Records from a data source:
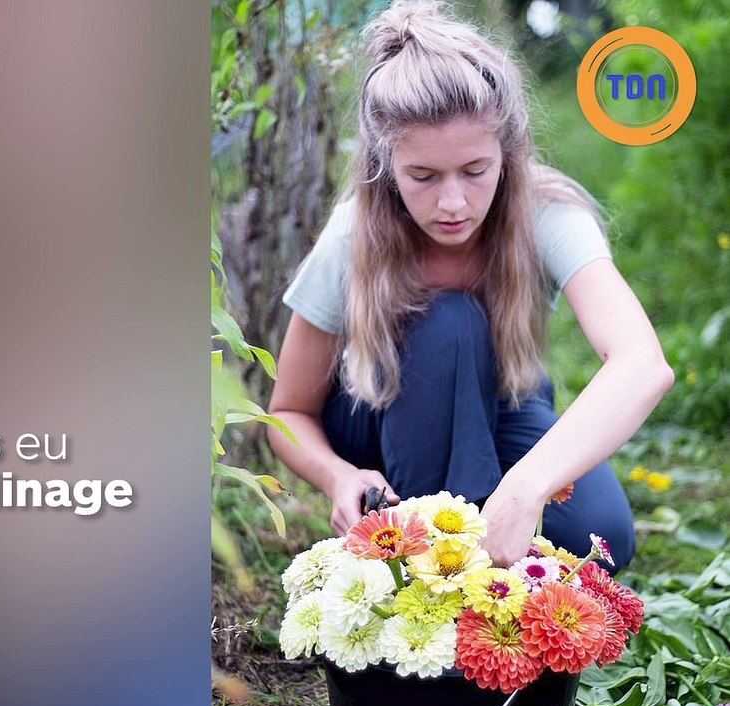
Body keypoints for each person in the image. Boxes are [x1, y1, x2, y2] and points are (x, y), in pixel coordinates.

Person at [266, 0, 673, 570]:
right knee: (451, 322)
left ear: (506, 153)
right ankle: (425, 573)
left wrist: (528, 485)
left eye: (476, 171)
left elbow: (642, 362)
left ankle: (480, 545)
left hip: (499, 405)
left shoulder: (546, 213)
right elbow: (286, 411)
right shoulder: (354, 234)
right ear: (385, 165)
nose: (453, 203)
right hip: (379, 414)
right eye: (423, 177)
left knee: (599, 537)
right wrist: (339, 476)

▶ The problem:
The data above should be repeated exactly, minus any pictures.

▶ Task solution:
Body keypoints for each person in the image. Boxes are [x1, y1, x2, y2] and points are (x, y), in pixel coordinates.

Person at [266, 0, 673, 570]:
right knee: (451, 322)
left ear: (506, 153)
right ankle: (425, 573)
left wrist: (528, 485)
left eye: (476, 171)
left elbow: (642, 362)
left ankle: (480, 545)
left hip: (499, 405)
left shoulder: (546, 213)
right elbow: (286, 411)
right shoulder: (354, 234)
right ear: (385, 165)
nose: (453, 203)
right hip: (379, 414)
right eye: (423, 177)
left knee: (599, 537)
right wrist: (339, 476)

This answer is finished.